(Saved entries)
[Start of section]

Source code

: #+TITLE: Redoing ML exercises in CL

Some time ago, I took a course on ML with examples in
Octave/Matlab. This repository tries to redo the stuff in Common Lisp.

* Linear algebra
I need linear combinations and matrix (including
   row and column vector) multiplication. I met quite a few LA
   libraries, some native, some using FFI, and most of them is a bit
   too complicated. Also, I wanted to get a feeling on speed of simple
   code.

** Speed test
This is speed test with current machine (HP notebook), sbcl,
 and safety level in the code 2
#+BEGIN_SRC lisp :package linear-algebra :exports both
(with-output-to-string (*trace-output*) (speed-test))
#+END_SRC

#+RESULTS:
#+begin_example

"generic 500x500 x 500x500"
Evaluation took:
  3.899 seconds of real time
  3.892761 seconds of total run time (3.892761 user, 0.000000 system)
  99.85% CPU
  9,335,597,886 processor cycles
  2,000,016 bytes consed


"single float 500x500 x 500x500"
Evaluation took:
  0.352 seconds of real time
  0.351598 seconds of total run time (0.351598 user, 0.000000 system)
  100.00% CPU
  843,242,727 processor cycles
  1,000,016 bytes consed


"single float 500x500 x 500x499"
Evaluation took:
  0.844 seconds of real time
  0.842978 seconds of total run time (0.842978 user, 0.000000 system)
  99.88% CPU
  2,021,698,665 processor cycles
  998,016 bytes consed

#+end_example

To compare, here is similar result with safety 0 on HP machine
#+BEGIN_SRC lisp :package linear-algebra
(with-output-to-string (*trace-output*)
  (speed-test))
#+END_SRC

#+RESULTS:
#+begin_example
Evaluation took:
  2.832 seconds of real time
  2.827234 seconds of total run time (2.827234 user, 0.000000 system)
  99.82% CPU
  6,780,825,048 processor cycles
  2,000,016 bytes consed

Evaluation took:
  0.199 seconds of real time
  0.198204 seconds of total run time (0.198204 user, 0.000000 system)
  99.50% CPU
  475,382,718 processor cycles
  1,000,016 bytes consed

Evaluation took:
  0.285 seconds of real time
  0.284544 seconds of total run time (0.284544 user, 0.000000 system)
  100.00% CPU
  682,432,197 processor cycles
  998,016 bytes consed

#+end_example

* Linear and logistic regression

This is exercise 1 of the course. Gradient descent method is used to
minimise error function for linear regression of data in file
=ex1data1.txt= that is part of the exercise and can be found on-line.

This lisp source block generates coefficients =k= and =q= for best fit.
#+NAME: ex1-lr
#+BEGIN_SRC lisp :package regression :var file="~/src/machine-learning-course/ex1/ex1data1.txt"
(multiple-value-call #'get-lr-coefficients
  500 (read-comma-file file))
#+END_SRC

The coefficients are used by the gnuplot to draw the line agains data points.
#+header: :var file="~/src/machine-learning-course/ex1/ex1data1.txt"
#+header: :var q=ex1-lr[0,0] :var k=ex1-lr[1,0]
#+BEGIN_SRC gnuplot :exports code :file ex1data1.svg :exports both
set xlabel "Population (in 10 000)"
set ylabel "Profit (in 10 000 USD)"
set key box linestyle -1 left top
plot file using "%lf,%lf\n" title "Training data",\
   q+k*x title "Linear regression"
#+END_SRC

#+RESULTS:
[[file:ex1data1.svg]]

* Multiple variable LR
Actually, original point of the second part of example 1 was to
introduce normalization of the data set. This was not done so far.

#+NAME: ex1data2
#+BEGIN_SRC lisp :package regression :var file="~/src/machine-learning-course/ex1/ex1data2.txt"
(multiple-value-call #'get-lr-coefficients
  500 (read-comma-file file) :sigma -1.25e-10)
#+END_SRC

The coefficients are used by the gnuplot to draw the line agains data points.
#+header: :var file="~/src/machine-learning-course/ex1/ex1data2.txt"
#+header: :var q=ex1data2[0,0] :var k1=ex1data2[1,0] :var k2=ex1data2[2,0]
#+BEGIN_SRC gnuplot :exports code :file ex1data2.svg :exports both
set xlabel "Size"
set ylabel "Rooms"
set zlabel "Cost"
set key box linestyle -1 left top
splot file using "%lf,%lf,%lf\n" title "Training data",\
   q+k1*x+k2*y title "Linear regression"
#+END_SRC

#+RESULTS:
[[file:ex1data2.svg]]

[End of section]

Please give back the entries above, unchanged and complete.

§ **WORKED SOLUTION**
Source code

: #+TITLE: Redoing ML exercises in CL

Some time ago, I took a course on ML with examples in
Octave/Matlab. This repository tries to redo the stuff in Common Lisp.

* Linear algebra
I need linear combinations and matrix (including
   row and column vector) multiplication. I met quite a few LA
   libraries, some native, some using FFI, and most of them is a bit
   too complicated. Also, I wanted to get a feeling on speed of simple
   code.

** Speed test
This is speed test with current machine (HP notebook), sbcl,
 and safety level in the code 2
#+BEGIN_SRC lisp :package linear-algebra :exports both
(with-output-to-string (*trace-output*) (speed-test))
#+END_SRC

#+RESULTS:
#+begin_example

"generic 500x500 x 500x500"
Evaluation took:
  3.899 seconds of real time
  3.892761 seconds of total run time (3.892761 user, 0.000000 system)
  99.85% CPU
  9,335,597,886 processor cycles
  2,000,016 bytes consed


"single float 500x500 x 500x500"
Evaluation took:
  0.352 seconds of real time
  0.351598 seconds of total run time (0.351598 user, 0.000000 system)
  100.00% CPU
  843,242,727 processor cycles
  1,000,016 bytes consed


"single float 500x500 x 500x499"
Evaluation took:
  0.844 seconds of real time
  0.842978 seconds of total run time (0.842978 user, 0.000000 system)
  99.88% CPU
  2,021,698,665 processor cycles
  998,016 bytes consed

#+end_example

To compare, here is similar result with safety 0 on HP machine
#+BEGIN_SRC lisp :package linear-algebra
(with-output-to-string (*trace-output*)
  (speed-test))
#+END_SRC

#+RESULTS:
#+begin_example
Evaluation took:
  2.832 seconds of real time
  2.827234 seconds of total run time (2.827234 user, 0.000000 system)
  99.82% CPU
  6,780,825,048 processor cycles
  2,000,016 bytes consed

Evaluation took:
  0.199 seconds of real time
  0.198204 seconds of total run time (0.198204 user, 0.000000 system)
  99.50% CPU
  475,382,718 processor cycles
  1,000,016 bytes consed

Evaluation took:
  0.285 seconds of real time
  0.284544 seconds of total run time (0.284544 user, 0.000000 system)
  100.00% CPU
  682,432,197 processor cycles
  998,016 bytes consed

#+end_example

* Linear and logistic regression

This is exercise 1 of the course. Gradient descent method is used to
minimise error function for linear regression of data in file
=ex1data1.txt= that is part of the exercise and can be found on-line.

This lisp source block generates coefficients =k= and =q= for best fit.
#+NAME: ex1-lr
#+BEGIN_SRC lisp :package regression :var file="~/src/machine-learning-course/ex1/ex1data1.txt"
(multiple-value-call #'get-lr-coefficients
  500 (read-comma-file file))
#+END_SRC

The coefficients are used by the gnuplot to draw the line agains data points.
#+header: :var file="~/src/machine-learning-course/ex1/ex1data1.txt"
#+header: :var q=ex1-lr[0,0] :var k=ex1-lr[1,0]
#+BEGIN_SRC gnuplot :exports code :file ex1data1.svg :exports both
set xlabel "Population (in 10 000)"
set ylabel "Profit (in 10 000 USD)"
set key box linestyle -1 left top
plot file using "%lf,%lf\n" title "Training data",\
   q+k*x title "Linear regression"
#+END_SRC

#+RESULTS:
[[file:ex1data1.svg]]

* Multiple variable LR
Actually, original point of the second part of example 1 was to
introduce normalization of the data set. This was not done so far.

#+NAME: ex1data2
#+BEGIN_SRC lisp :package regression :var file="~/src/machine-learning-course/ex1/ex1data2.txt"
(multiple-value-call #'get-lr-coefficients
  500 (read-comma-file file) :sigma -1.25e-10)
#+END_SRC

The coefficients are used by the gnuplot to draw the line agains data points.
#+header: :var file="~/src/machine-learning-course/ex1/ex1data2.txt"
#+header: :var q=ex1data2[0,0] :var k1=ex1data2[1,0] :var k2=ex1data2[2,0]
#+BEGIN_SRC gnuplot :exports code :file ex1data2.svg :exports both
set xlabel "Size"
set ylabel "Rooms"
set zlabel "Cost"
set key box linestyle -1 left top
splot file using "%lf,%lf,%lf\n" title "Training data",\
   q+k1*x+k2*y title "Linear regression"
#+END_SRC

#+RESULTS:
[[file:ex1data2.svg]]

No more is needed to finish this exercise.